## 节选内容
......

🔥 面试 | Spring Cloud 相关

项目场景

如何保证业务数据的幂等性？

首先，每笔交易/报文必须有唯一的业务标识——报文参考号、流水号,作为表的唯一索引。

乐观锁，通过给该条数据加状态/版本字段，只有一个线程能更新成功，失败的线程表示有别的线程已在处理。

加分布式锁，多线程的情况下，只有拿到锁的那一方可以执行操作，执行完释放锁。使用redisson（处理锁续租、断开重入等边界问题），设置lockkey，用redisson生成lock，继续执行业务，最后释放锁即可，另有线程进来时则会返回。如果用redis原生和lua脚本则需注意当前线程的token以及只有自己才能释放锁。

如果Eureka Server 挂了，服务还能互相调用吗？

If the Eureka Server goes down, services can still call each other in the short term because Eureka clients cache the registry locally.

However, over time, the cache may become stale, causing failed calls. In production, we usually deploy Eureka Server in a cluster to avoid single point of failure.

如果 MQ 堆积了几百万消息，怎么解决？

......

## 存储条目
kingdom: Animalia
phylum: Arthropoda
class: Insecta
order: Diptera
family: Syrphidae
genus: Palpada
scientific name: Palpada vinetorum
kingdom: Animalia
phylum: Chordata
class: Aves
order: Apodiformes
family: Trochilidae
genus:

......

## 练习说明
找出 Spring Cloud 面试笔记中提出的所有问题，按原文逐条列出。 这些条目取自另一个来源。

## 最终结果
如何保证业务数据的幂等性？
如果Eureka Server 挂了，服务还能互相调用吗？
如果 MQ 堆积了几百万消息，怎么解决？